As I watched the film, I found myself occasionally pausing it and checking the web site Wikileaks, which has become an international phenomenon for making public what governments and corporations try to keep hidden. The most recent postings on Wikileaks are thousands of documents called "The Spy Files." I'm usually too overwhelmed by the sheer volume of Wikileaks postings to actually read them. Writer David Foster Wallace described things like this as "hidden by nature of their size." But I clicked on a few of the "Spy Files" and saw advertisements for private companies like Netoptics, Safran, and Stratfor, which are meant to woo government contracts.
As I returned to "The Conversation," there was a scene where Harry goes to a "surveillance" convention--a tight-knit group of industry insiders sharing their latest gadgets. The parallels are uncanny. What the film and Wikileaks postings hi-light is the fact that surveillance is an industry, and apparently today it's a multi-billion dollar industry in which private corporations compete for government contracts. The implications of this are, of course, frightening.

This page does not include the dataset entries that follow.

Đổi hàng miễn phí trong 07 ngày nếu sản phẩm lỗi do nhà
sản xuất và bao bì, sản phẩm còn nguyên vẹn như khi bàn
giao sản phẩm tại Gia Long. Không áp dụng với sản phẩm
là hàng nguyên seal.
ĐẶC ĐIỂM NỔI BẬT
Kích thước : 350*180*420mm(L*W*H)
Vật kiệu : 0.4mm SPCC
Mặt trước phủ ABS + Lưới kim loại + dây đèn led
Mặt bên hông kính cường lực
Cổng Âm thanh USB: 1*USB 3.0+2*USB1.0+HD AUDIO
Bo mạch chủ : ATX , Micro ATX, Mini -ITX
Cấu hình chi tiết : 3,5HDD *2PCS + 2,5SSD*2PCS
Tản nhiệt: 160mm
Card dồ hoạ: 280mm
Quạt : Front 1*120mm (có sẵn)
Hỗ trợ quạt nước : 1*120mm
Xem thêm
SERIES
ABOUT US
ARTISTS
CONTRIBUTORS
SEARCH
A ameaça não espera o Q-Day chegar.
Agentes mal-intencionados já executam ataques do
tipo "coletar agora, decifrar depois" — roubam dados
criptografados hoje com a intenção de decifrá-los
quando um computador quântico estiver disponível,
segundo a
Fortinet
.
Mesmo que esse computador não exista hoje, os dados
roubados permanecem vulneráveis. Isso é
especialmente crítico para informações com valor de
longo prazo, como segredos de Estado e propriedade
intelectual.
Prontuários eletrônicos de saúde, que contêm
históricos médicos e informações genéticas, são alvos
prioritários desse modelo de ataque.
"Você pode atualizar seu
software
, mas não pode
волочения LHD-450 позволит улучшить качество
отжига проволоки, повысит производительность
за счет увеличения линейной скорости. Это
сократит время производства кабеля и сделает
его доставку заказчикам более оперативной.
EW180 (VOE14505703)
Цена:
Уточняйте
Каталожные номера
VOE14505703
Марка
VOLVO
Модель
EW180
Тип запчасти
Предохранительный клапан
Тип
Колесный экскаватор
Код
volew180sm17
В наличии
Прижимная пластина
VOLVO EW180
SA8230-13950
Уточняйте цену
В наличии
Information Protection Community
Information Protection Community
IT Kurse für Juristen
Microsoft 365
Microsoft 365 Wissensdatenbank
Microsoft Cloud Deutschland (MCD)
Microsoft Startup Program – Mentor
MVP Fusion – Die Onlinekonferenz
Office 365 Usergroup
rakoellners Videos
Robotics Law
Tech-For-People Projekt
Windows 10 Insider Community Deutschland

The beauty of "The Conversation" is how it takes a large abstract issue (surveillance) and makes it very particular and human. It's basically about one wiretap job--two people in a crowded city square who seem to fear for their lives. A single line on the surveillance tape causes Harry to question what he's doing: "He'd kill us if he got the chance." It is this cryptic statement that forces Harry to ponder the larger implications of his job. He's not responsible for what happens to these people, he reasons at first, because he's not going to hurt them. But here's the question he can't shake: Could my surveillance lead to their deaths? In an extended dream sequence, he calls to the woman he's surveilling, "I'm not afraid of death, but I am afraid of murder."
And here's the billion dollar question for Harry and the whole surveillance industry, the question that makes it more than "just a job": Does surveillance contribute to the death or harm of others? if so, it's much more than a job. It has crossed the threshold into profoundly moral territory.
Coppola's film gives us the space to ponder these deep and important questions of our time. I think the title of the film refers not just to the conversation Harry wiretaps, but to the larger social conversation that we, as potentially surveilled citizens, must have about this growing real-world problem.